For my Uncle Bill, there was no problem that a book couldn’t solve.
So, it wasn’t a surprise to me that his study of the gospel and gospel principles centered on books. He read various translations of the Old and New Testaments, paying attention to the Latin, Hebrew, Aramaic or Greek roots of words. He cared about the different writing styles of Enos and Jarom and Omni. He made lists of insights.
What I remember most, however, was his remedy for doubt. It was a book.
One night while studying the gospel with my family during family home evening, my uncle said he answered every question of faith with one question. “But what about the Book of Mormon?”
I remember thinking, “Of course he would turn to a book for that answer.” And then I realized what he was saying: His testimony of the Book of Mormon was so powerful that, for him, it removed all doubt.
My uncle died on Jan. 25, leaving his family and many friends pondering his life — and his faith.

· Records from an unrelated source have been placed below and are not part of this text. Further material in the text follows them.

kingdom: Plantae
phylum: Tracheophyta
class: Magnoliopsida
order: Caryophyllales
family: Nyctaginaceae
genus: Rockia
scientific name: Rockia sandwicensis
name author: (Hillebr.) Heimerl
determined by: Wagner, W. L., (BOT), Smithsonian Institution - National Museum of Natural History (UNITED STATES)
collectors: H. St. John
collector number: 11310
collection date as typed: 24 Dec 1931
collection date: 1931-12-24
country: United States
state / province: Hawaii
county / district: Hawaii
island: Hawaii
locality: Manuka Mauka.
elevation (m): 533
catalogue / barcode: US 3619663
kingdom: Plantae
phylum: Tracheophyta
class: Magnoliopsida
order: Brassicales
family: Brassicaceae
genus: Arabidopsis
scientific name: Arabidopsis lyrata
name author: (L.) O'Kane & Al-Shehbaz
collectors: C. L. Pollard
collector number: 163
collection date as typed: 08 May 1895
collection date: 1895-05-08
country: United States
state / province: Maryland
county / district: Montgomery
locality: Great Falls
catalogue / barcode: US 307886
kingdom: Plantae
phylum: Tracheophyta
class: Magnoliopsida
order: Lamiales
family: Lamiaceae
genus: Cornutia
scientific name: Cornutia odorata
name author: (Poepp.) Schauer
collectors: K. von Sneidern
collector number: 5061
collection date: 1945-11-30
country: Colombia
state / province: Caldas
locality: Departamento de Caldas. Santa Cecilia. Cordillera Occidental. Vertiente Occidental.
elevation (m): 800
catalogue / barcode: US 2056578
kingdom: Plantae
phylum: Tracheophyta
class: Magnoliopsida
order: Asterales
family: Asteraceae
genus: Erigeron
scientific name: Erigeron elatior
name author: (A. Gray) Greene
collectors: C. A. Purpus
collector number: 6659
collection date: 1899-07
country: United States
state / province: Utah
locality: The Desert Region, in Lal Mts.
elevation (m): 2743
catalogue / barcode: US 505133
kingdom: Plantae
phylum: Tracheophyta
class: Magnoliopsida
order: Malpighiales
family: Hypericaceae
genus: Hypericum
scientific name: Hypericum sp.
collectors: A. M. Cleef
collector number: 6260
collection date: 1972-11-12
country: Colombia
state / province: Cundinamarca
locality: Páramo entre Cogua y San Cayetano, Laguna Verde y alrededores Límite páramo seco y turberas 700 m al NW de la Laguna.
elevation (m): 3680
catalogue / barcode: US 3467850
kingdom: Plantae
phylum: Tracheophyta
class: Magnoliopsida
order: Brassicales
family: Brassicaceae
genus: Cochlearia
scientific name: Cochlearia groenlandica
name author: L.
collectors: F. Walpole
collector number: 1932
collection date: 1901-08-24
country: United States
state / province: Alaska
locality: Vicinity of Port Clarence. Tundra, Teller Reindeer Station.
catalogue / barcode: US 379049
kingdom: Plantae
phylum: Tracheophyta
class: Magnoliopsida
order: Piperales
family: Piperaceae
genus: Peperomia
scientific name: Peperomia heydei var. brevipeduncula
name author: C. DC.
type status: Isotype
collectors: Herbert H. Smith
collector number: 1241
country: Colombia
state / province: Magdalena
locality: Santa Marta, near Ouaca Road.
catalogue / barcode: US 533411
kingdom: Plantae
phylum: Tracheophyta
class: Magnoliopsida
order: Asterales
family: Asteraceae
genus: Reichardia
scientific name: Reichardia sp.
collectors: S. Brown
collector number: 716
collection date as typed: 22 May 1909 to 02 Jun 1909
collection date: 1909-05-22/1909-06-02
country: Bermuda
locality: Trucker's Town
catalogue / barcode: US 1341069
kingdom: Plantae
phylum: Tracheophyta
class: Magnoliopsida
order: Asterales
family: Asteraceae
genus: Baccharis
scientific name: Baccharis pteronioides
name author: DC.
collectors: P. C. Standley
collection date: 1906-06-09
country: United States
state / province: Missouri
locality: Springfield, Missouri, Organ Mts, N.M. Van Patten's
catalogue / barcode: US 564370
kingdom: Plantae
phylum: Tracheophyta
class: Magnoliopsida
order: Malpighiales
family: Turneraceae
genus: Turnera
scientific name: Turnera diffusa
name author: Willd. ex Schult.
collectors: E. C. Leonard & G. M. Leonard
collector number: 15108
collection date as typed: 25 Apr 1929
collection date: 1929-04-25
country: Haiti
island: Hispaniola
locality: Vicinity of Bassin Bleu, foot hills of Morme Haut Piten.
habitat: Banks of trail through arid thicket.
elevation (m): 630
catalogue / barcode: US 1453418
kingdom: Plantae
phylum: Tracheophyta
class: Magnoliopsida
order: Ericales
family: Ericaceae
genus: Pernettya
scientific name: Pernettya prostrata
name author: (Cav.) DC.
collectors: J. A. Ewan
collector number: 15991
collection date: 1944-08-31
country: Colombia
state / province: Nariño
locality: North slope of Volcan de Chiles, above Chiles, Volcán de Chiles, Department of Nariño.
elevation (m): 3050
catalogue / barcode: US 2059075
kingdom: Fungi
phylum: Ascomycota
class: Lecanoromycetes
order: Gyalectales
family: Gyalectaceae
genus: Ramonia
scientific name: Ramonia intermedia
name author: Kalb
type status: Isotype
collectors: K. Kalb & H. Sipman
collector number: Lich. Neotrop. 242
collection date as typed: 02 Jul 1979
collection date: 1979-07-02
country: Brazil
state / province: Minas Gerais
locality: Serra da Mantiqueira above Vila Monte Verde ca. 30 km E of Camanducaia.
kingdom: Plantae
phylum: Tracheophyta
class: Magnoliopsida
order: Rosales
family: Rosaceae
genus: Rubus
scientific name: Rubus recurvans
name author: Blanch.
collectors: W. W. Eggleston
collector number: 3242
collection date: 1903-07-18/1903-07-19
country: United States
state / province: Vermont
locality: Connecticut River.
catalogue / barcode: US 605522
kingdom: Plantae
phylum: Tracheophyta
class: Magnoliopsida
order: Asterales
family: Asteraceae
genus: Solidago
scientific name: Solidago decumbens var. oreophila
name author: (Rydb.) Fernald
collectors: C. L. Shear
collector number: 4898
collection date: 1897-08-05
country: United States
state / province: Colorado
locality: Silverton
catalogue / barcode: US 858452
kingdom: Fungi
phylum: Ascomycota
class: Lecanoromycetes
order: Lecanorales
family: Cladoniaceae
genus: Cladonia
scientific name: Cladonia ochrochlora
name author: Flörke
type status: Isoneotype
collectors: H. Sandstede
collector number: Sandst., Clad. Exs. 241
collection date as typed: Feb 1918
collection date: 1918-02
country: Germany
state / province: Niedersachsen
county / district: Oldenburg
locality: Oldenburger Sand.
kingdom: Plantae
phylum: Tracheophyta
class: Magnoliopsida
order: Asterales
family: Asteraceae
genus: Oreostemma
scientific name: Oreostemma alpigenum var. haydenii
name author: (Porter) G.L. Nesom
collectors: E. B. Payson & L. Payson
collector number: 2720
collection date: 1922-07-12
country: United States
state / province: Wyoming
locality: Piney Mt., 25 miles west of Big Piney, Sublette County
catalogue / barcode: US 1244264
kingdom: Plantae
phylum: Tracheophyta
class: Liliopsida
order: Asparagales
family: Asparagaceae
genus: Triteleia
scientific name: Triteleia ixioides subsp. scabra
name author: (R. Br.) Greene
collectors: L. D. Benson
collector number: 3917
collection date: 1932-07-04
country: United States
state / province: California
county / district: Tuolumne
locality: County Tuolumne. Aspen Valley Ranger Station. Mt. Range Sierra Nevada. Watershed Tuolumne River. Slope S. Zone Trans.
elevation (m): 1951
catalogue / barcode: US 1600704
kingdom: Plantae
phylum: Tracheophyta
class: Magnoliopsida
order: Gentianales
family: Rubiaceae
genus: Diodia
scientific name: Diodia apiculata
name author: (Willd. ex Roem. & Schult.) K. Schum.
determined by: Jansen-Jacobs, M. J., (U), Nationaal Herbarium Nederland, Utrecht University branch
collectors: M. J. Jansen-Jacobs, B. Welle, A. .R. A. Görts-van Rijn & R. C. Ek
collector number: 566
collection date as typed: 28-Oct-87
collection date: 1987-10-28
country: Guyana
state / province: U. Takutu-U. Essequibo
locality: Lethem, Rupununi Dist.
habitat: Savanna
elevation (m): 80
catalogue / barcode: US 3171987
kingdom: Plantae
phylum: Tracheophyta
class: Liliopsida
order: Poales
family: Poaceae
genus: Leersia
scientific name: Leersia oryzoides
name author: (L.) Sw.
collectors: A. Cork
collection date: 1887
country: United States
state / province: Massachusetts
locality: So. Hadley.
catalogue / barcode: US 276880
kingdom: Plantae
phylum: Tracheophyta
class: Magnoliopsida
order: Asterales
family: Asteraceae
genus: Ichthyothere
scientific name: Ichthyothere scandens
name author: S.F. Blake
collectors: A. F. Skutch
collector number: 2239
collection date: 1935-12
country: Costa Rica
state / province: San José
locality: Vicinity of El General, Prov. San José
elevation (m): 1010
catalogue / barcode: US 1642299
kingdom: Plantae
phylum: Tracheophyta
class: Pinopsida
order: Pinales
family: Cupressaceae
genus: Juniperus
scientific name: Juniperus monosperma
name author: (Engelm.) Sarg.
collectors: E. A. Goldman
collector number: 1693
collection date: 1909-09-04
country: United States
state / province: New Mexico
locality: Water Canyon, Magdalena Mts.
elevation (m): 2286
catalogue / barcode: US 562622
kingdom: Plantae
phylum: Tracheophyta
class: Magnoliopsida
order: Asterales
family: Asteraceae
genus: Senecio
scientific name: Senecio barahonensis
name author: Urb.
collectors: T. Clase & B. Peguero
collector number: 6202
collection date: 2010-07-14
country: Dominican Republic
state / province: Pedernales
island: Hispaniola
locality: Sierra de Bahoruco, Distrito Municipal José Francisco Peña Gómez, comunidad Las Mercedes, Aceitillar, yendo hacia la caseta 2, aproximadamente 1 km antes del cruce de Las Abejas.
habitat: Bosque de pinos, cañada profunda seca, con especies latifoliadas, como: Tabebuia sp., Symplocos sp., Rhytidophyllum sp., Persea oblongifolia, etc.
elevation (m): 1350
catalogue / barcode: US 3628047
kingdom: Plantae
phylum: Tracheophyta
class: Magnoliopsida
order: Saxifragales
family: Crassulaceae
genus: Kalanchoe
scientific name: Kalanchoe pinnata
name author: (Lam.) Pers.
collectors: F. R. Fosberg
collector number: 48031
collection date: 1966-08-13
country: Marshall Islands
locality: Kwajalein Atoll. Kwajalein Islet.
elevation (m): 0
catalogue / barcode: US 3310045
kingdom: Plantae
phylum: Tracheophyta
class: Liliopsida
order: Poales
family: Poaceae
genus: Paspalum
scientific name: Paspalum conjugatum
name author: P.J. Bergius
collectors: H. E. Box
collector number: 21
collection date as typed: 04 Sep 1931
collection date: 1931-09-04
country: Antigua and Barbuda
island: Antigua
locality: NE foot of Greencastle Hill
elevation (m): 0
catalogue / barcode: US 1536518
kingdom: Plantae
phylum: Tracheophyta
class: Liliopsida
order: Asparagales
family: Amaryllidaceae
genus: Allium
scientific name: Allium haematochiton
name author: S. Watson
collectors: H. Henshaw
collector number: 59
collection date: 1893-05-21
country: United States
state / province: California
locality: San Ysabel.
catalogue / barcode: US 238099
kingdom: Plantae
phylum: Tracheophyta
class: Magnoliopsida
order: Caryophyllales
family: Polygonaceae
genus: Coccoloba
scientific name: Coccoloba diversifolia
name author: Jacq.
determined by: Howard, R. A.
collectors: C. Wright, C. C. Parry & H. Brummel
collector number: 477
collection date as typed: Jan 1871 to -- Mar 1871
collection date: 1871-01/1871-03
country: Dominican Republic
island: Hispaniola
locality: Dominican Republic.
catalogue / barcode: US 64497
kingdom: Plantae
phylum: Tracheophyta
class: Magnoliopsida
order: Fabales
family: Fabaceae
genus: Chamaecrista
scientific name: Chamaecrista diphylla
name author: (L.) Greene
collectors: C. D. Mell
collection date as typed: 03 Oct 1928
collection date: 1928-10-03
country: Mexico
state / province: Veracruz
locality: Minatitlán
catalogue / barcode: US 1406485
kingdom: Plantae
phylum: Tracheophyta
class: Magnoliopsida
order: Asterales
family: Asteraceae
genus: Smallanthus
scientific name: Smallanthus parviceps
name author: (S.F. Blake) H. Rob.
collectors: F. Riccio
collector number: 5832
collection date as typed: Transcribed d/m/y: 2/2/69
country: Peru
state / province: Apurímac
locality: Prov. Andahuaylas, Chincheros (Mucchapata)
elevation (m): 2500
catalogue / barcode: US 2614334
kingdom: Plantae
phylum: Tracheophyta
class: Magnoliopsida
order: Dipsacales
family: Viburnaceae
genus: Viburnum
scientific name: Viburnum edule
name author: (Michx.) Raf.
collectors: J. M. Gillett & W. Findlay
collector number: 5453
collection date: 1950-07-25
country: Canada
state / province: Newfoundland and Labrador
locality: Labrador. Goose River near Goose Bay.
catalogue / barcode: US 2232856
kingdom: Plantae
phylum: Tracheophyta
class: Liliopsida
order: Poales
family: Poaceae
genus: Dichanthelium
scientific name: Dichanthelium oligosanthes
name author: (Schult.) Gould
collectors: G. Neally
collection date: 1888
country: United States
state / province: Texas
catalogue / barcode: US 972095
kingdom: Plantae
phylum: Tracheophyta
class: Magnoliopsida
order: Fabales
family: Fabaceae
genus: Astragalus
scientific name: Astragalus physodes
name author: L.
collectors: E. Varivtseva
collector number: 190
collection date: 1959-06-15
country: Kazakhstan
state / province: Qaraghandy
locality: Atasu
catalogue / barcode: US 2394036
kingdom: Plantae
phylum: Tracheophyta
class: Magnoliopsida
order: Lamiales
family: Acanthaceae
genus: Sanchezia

He received a master’s degree in Germanic languages and literature and an MBA from Harvard University, before embarking on a career that culminated with service as the president, chief operating officer or CEO of several high-profile companies. Speaking multiple languages, he expanded brands, developed new products and implemented global strategies.
Still, after retirement, he spent more than a decade as a tutor at Deseret Industries, visiting a friend in a local care center almost daily for seven years and driving my children and their cousins to school.
It is what happens when the Book of Mormon is the keystone of a powerful testimony.
The keystone, or the wedge-shaped piece of masonry at the crown of an arch that locks the other pieces in place, allows the entire structure to bear weight. Once the keystone is set in place, all the other pieces become stronger.
After translating the Book of Mormon, the Prophet Joseph Smith explained: “I told the brethren that the Book of Mormon was the most correct of any book on earth, and the keystone of our religion, and a man would get nearer to God by abiding by its precepts, than by any other book” (History of the Church, 4:461; Book of Mormon introduction).
My uncle’s question, “But what about the Book of Mormon?” confirms to me that the Book of Mormon was the keystone of his faith.
“My brothers and sisters, how precious is the Book of Mormon to you?” asked President Nelson. “If you were offered diamonds or rubies or the Book of Mormon, which would you choose? Honestly, which is of greater worth to you?”
President Nelson made a list “of what the Book of Mormon is, what it affirms, what it refutes, what it fulfills, what it clarifies and what it reveals.”
He also asked us to consider three questions while reading and studying the Book of Mormon: “First, what would your life be like without the Book of Mormon? Second, what would you not know? And third, what would you not have?”
The exercise changed my life.
The answers to those questions, and a tender fourth question — What about the Book of Mormon? — remove all doubt.
— Sarah Jane Weaver is editor of the Church News.